ASSIGNMENT>
Pictures aside, restate the records below exactly as written.

EXTRACTED INFORMATION>
+ + + +
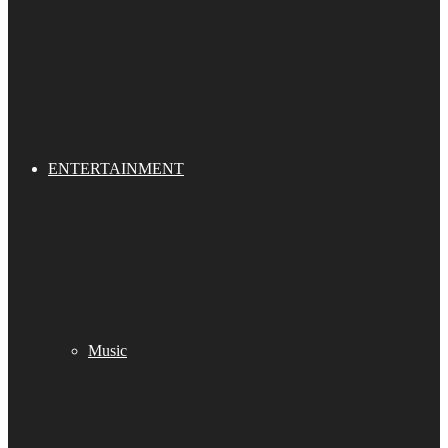
ENTERTAINMENT
Music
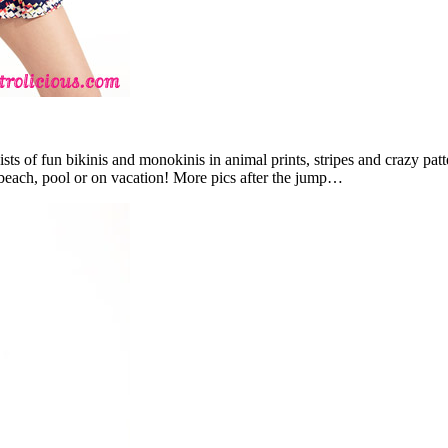
ists of fun bikinis and monokinis in animal prints, stripes and crazy pat
 beach, pool or on vacation! More pics after the jump…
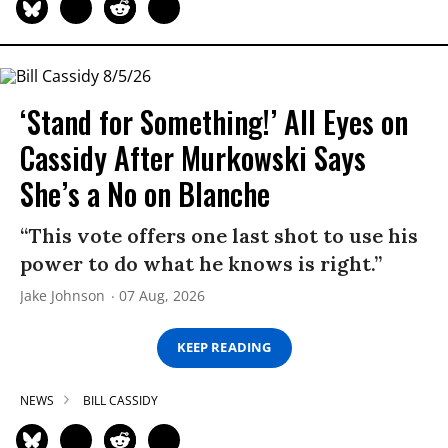
‘Stand for Something!’ All Eyes on
Cassidy After Murkowski Says
She’s a No on Blanche
“This vote offers one last shot to use his
power to do what he knows is right.”
Jake Johnson
07 Aug, 2026
KEEP READING
NEWS
BILL CASSIDY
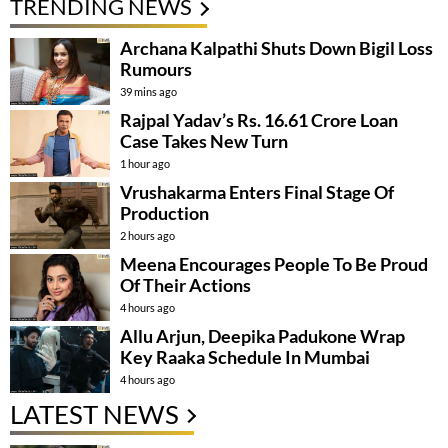
TRENDING NEWS
Archana Kalpathi Shuts Down Bigil Loss
Rumours
39 mins ago
Rajpal Yadav’s Rs. 16.61 Crore Loan
Case Takes New Turn
1 hour ago
Vrushakarma Enters Final Stage Of
Production
2 hours ago
Meena Encourages People To Be Proud
Of Their Actions
4 hours ago
Allu Arjun, Deepika Padukone Wrap
Key Raaka Schedule In Mumbai
4 hours ago
LATEST NEWS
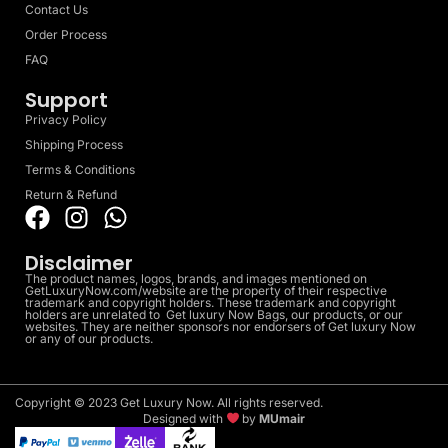
Contact Us
Order Process
FAQ
Support
Privacy Policy
Shipping Process
Terms & Conditions
Return & Refund
Disclaimer
The product names, logos, brands, and images mentioned on
GetLuxuryNow.com/website are the property of their respective
trademark and copyright holders. These trademark and copyright
holders are unrelated to Get luxury Now Bags, our products, or our
websites. They are neither sponsors nor endorsers of Get luxury Now
or any of our products.
Copyright © 2023 Get Luxury Now. All rights reserved.
Designed with
by
MUmair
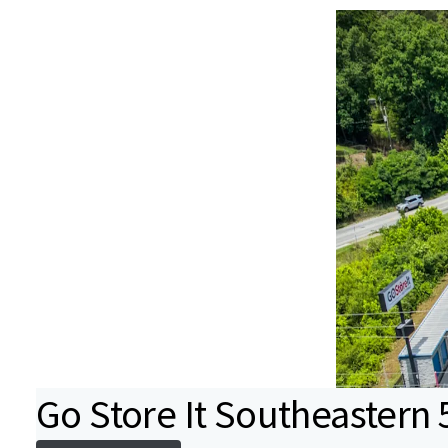
Go Store It Southeastern 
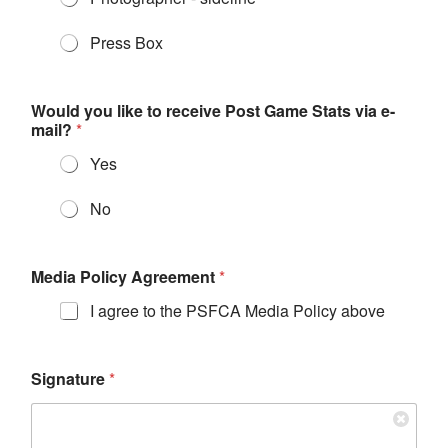
Press Box
Would you like to receive Post Game Stats via e-
mail?
*
Yes
No
Media Policy Agreement
*
I agree to the PSFCA Media Policy above
Signature
*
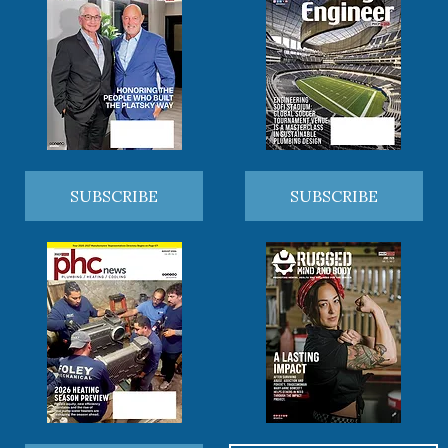
SUBSCRIBE
SUBSCRIBE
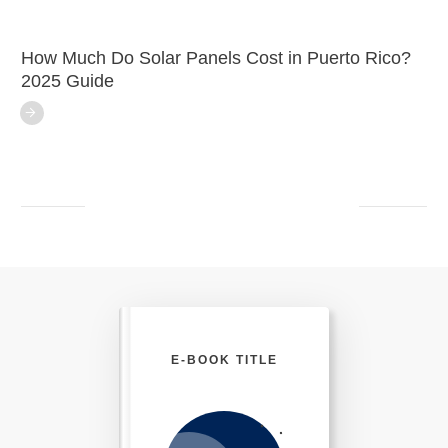
How Much Do Solar Panels Cost in Puerto Rico?
2025 Guide
E-BOOK TITLE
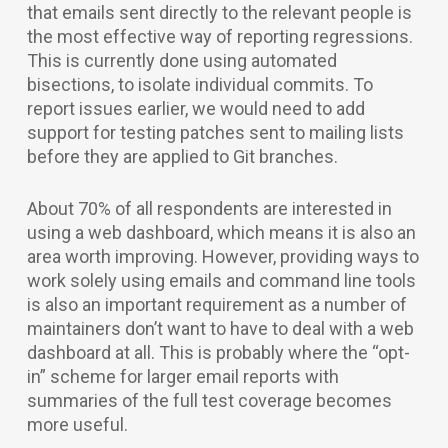
that emails sent directly to the relevant people is
the most effective way of reporting regressions.
This is currently done using automated
bisections, to isolate individual commits. To
report issues earlier, we would need to add
support for testing patches sent to mailing lists
before they are applied to Git branches.
About 70% of all respondents are interested in
using a web dashboard, which means it is also an
area worth improving. However, providing ways to
work solely using emails and command line tools
is also an important requirement as a number of
maintainers don’t want to have to deal with a web
dashboard at all. This is probably where the “opt-
in” scheme for larger email reports with
summaries of the full test coverage becomes
more useful.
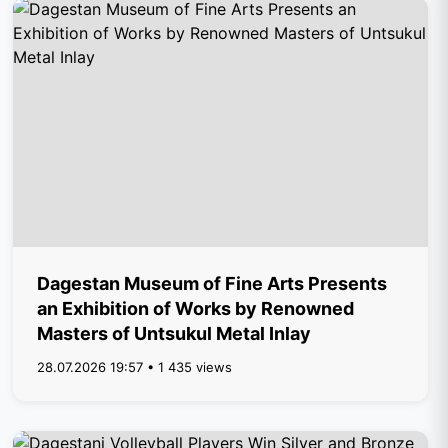
Dagestan Museum of Fine Arts Presents
an Exhibition of Works by Renowned
Masters of Untsukul Metal Inlay
28.07.2026 19:57 • 1 435 views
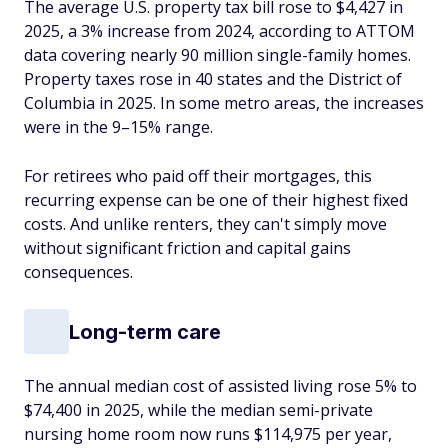
The average U.S. property tax bill rose to $4,427 in
2025, a 3% increase from 2024, according to ATTOM
data covering nearly 90 million single-family homes.
Property taxes rose in 40 states and the District of
Columbia in 2025. In some metro areas, the increases
were in the 9–15% range.
For retirees who paid off their mortgages, this
recurring expense can be one of their highest fixed
costs. And unlike renters, they can't simply move
without significant friction and capital gains
consequences.
Long-term care
The annual median cost of assisted living rose 5% to
$74,400 in 2025, while the median semi-private
nursing home room now runs $114,975 per year,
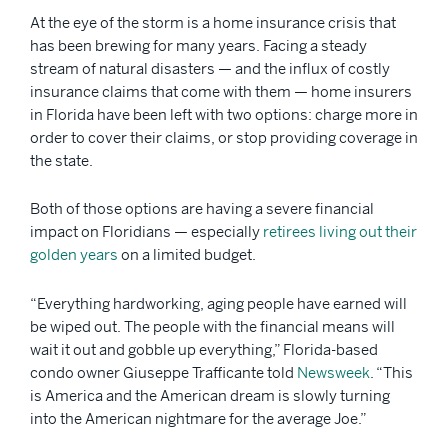
At the eye of the storm is a home insurance crisis that
has been brewing for many years. Facing a steady
stream of natural disasters — and the influx of costly
insurance claims that come with them — home insurers
in Florida have been left with two options: charge more in
order to cover their claims, or stop providing coverage in
the state.
Both of those options are having a severe financial
impact on Floridians — especially
retirees living out their
golden years
on a limited budget.
“Everything hardworking, aging people have earned will
be wiped out. The people with the financial means will
wait it out and gobble up everything,” Florida-based
condo owner Giuseppe Trafficante told
Newsweek
. “This
is America and the American dream is slowly turning
into the American nightmare for the average Joe.”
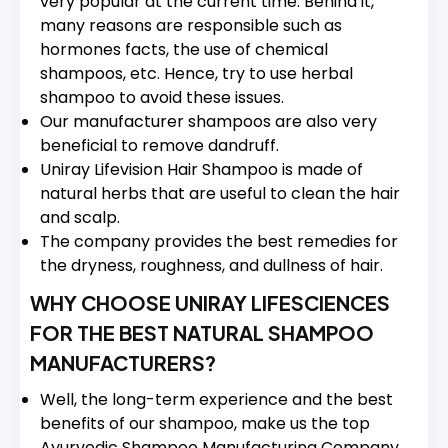
very popular at the current time. Behind it,
many reasons are responsible such as
hormones facts, the use of chemical
shampoos, etc. Hence, try to use herbal
shampoo to avoid these issues.
Our manufacturer shampoos are also very
beneficial to remove dandruff.
Uniray Lifevision Hair Shampoo is made of
natural herbs that are useful to clean the hair
and scalp.
The company provides the best remedies for
the dryness, roughness, and dullness of hair.
WHY CHOOSE UNIRAY LIFESCIENCES
FOR THE BEST NATURAL SHAMPOO
MANUFACTURERS?
Well, the long-term experience and the best
benefits of our shampoo, make us the top
Ayurvedic Shampoo Manufacturing Company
+ + + +
RESULT>
ENTERTAINMENT
Music
ists of fun bikinis and monokinis in animal prints, stripes and crazy pat
 beach, pool or on vacation! More pics after the jump…
‘Stand for Something!’ All Eyes on
Cassidy After Murkowski Says
She’s a No on Blanche
“This vote offers one last shot to use his
power to do what he knows is right.”
Jake Johnson
07 Aug, 2026
KEEP READING
NEWS
BILL CASSIDY
TRENDING NEWS
Archana Kalpathi Shuts Down Bigil Loss
Rumours
39 mins ago
Rajpal Yadav’s Rs. 16.61 Crore Loan
Case Takes New Turn
1 hour ago
Vrushakarma Enters Final Stage Of
Production
2 hours ago
Meena Encourages People To Be Proud
Of Their Actions
4 hours ago
Allu Arjun, Deepika Padukone Wrap
Key Raaka Schedule In Mumbai
4 hours ago
LATEST NEWS
Contact Us
Order Process
FAQ
Support
Privacy Policy
Shipping Process
Terms & Conditions
Return & Refund
Disclaimer
The product names, logos, brands, and images mentioned on
GetLuxuryNow.com/website are the property of their respective
trademark and copyright holders. These trademark and copyright
holders are unrelated to Get luxury Now Bags, our products, or our
websites. They are neither sponsors nor endorsers of Get luxury Now
or any of our products.
Copyright © 2023 Get Luxury Now. All rights reserved.
Designed with
by
MUmair
Go Store It Southeastern 
Press Box
Would you like to receive Post Game Stats via e-
mail?
*
Yes
No
Media Policy Agreement
*
I agree to the PSFCA Media Policy above
Signature
*
SUBSCRIBE
SUBSCRIBE
How Much Do Solar Panels Cost in Puerto Rico?
2025 Guide
E-BOOK TITLE
that emails sent directly to the relevant people is
the most effective way of reporting regressions.
This is currently done using automated
bisections, to isolate individual commits. To
report issues earlier, we would need to add
support for testing patches sent to mailing lists
before they are applied to Git branches.
About 70% of all respondents are interested in
using a web dashboard, which means it is also an
area worth improving. However, providing ways to
work solely using emails and command line tools
is also an important requirement as a number of
maintainers don’t want to have to deal with a web
dashboard at all. This is probably where the “opt-
in” scheme for larger email reports with
summaries of the full test coverage becomes
more useful.
Dagestan Museum of Fine Arts Presents
an Exhibition of Works by Renowned
Masters of Untsukul Metal Inlay
28.07.2026 19:57 • 1 435 views
The average U.S. property tax bill rose to $4,427 in
2025, a 3% increase from 2024, according to ATTOM
data covering nearly 90 million single-family homes.
Property taxes rose in 40 states and the District of
Columbia in 2025. In some metro areas, the increases
were in the 9–15% range.
For retirees who paid off their mortgages, this
recurring expense can be one of their highest fixed
costs. And unlike renters, they can't simply move
without significant friction and capital gains
consequences.
Long-term care
The annual median cost of assisted living rose 5% to
$74,400 in 2025, while the median semi-private
nursing home room now runs $114,975 per year,
At the eye of the storm is a home insurance crisis that
has been brewing for many years. Facing a steady
stream of natural disasters — and the influx of costly
insurance claims that come with them — home insurers
in Florida have been left with two options: charge more in
order to cover their claims, or stop providing coverage in
the state.
Both of those options are having a severe financial
impact on Floridians — especially
retirees living out their
golden years
on a limited budget.
“Everything hardworking, aging people have earned will
be wiped out. The people with the financial means will
wait it out and gobble up everything,” Florida-based
condo owner Giuseppe Trafficante told
Newsweek
. “This
is America and the American dream is slowly turning
into the American nightmare for the average Joe.”
very popular at the current time. Behind it,
many reasons are responsible such as
hormones facts, the use of chemical
shampoos, etc. Hence, try to use herbal
shampoo to avoid these issues.
Our manufacturer shampoos are also very
beneficial to remove dandruff.
Uniray Lifevision Hair Shampoo is made of
natural herbs that are useful to clean the hair
and scalp.
The company provides the best remedies for
the dryness, roughness, and dullness of hair.
WHY CHOOSE UNIRAY LIFESCIENCES
FOR THE BEST NATURAL SHAMPOO
MANUFACTURERS?
Well, the long-term experience and the best
benefits of our shampoo, make us the top
Ayurvedic Shampoo Manufacturing Company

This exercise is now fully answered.